税理士報酬の対価性

「顧問料」という言葉

税理士に毎月お金を支払っている方はよくご存知ですが、税理士業界では毎月の顧問料ということで「顧問料」という言葉が使われています。

ただ、ざっくりとしていて、どんなサービスのための支払いなのか…税理士によってまちまちでしょう。

  • 日々のやりとり(電話、メール対応など)
  • 税理士資格保持者の対応の有無
  • 関与先訪問の有無
  • 記帳代行(会計ソフトの入力内容のチェック)の有無
  • 決算手数料まで含めたトータル金額の月数按分

など、さまざまな解釈があります。

そうなると、お客さん側は税理士にどんなことを求めているのか、事前の話し合いで明確にしなければなりません。

税理士の顧問料は高いという不満

「こんなに高いんですか?」という不満を自分でも、他所の税理士でもよく聞きます。

それだけのお金を払うほどのサービスをしてもらっている実感が無い、「対価性」が見えないということが大きな原因でしょう。

例えば、毎月支払う家賃、携帯電話代、保険料…といったものはその「対価性」は明らかです。

やはり税理士の「顧問料」というものは特殊な支払いなのかなと僕自身思います(「安心料だよ」と言っていた人がいましたが)。

「税理士に用は無い」という経営者もいる

年商一億を超える企業の経営者であっても「税理士に用は無い」という経営者や経理担当はいます(前職の時に実際に言われました)。

日々の手応えと預貯金の残高、いわゆる「商売人の勘」で会社が回っているので、税理士が口出しすることも無いし、決算だけやってくれれば良いから安くやって欲しいと(会計ソフトの訂正量が他社より遥かに多いのと、いつも期限間際なのとで相応の料金を提示したら断られました)。

確かにそういう声は時々耳にします。

僕は毎月顧問料を頂いているお客さん(年一であっても)については営業時間内はいつでも連絡してくれて良いことにしています(休みの時でも電話が鳴れば対応していますが…)。

なので、訪問の有無で顧問料の増減は設定していません。お金を頂いている以上は契約の範囲内でこき使って下さいとお伝えしています。

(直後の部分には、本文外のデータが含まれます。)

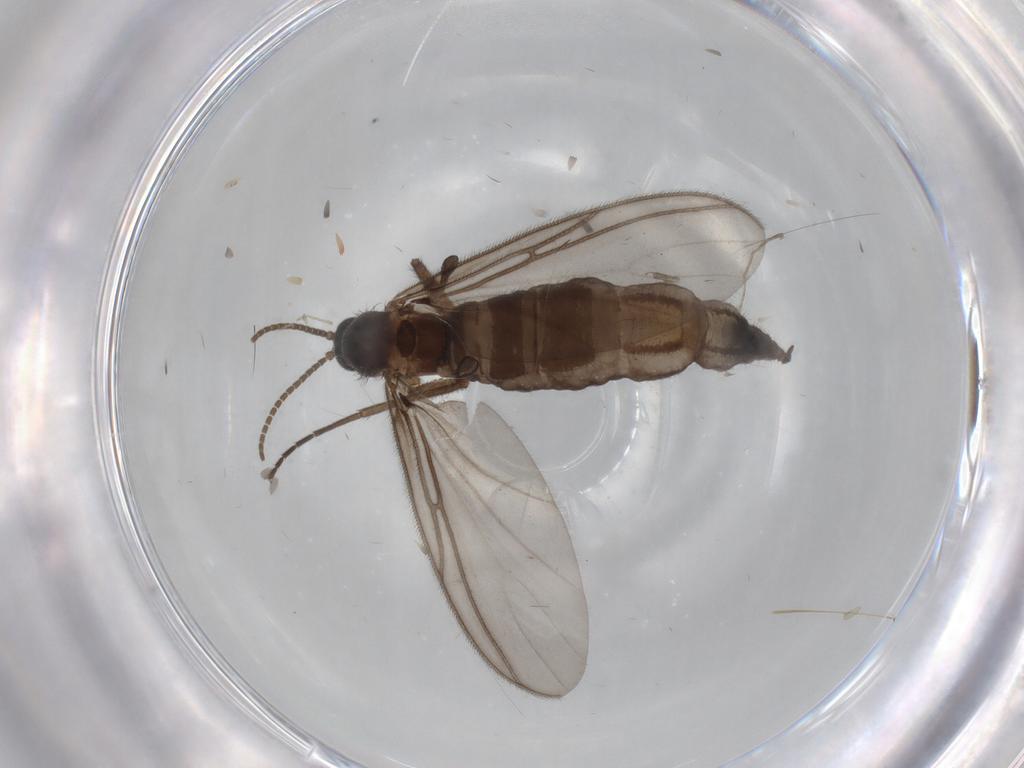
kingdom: Animalia
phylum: Arthropoda
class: Insecta
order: Diptera
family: Sciaridae
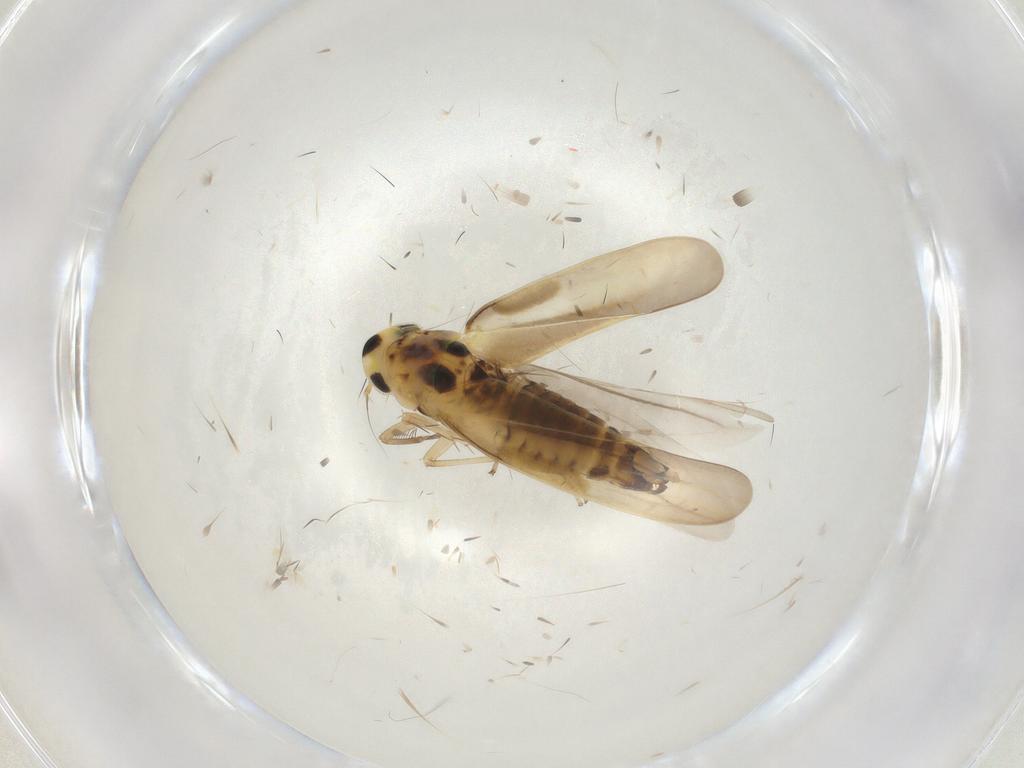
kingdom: Animalia
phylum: Arthropoda
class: Insecta
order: Hemiptera
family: Cicadellidae
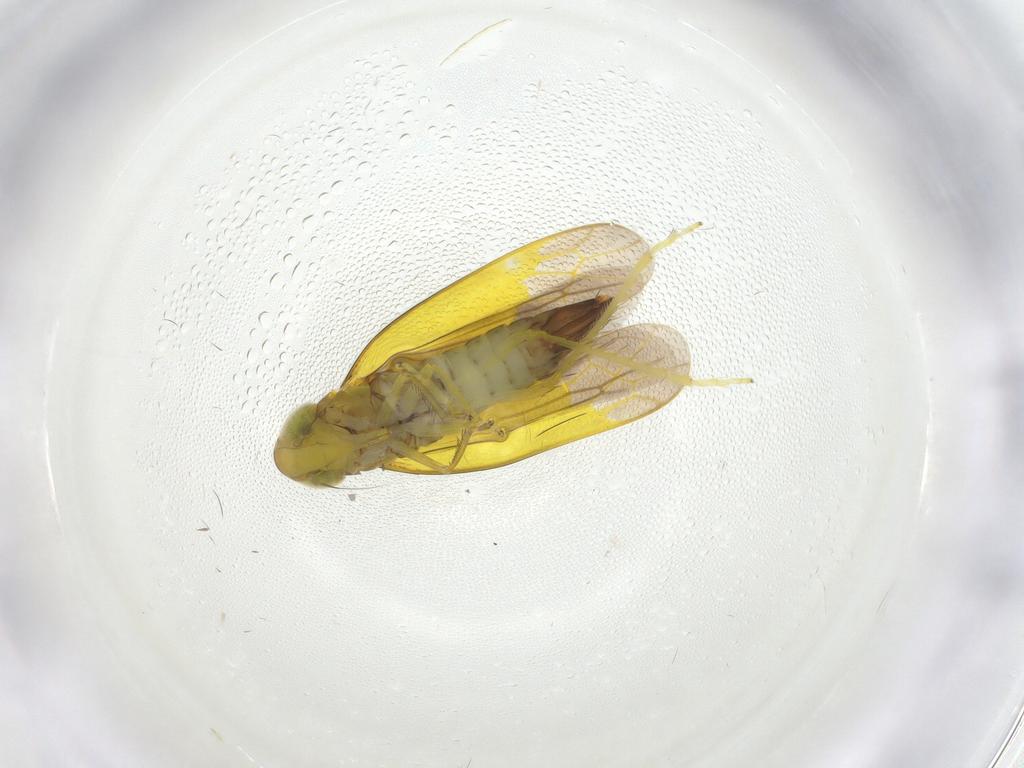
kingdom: Animalia
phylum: Arthropoda
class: Insecta
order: Hemiptera
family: Cicadellidae
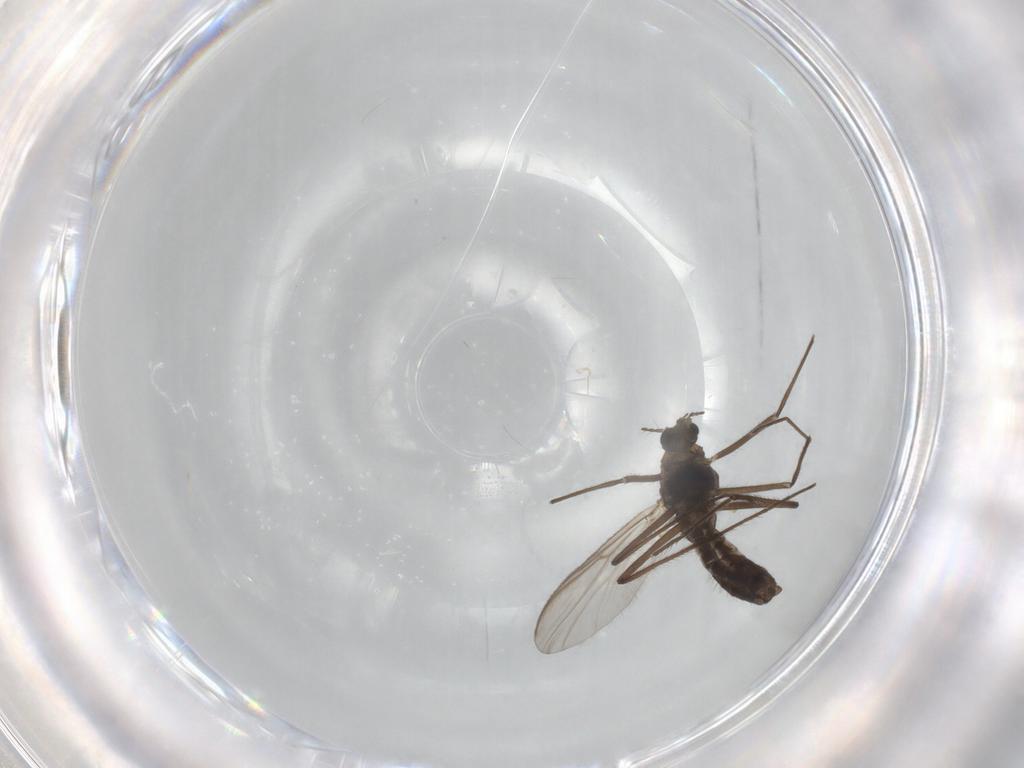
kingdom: Animalia
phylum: Arthropoda
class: Insecta
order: Diptera
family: Chironomidae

決算が近付かないと連絡が無いお客さんもいますが…有難いことに契約しているお客さんからは値引きや返金の要求はありません。

仮に返せ値引けと言うのであれば、それは言ってみれば、ジムの会費を払い続けているけど通ってないからお金返してと言っても返してくれないのと同じです。

とはいえ、これまである程度同じニーズのお客さんで絞り込むという方法でやっていましたが、ふと、お客さんのニーズに合わせたオーダーメイド的な料金体系でやるという方法もあるのかなと思いました。

サービス内容や料金については時間にゆとりを持って意思疎通をしっかりしておきたいものです。お互いが「こんなはずじゃなかった」と思うことのないように。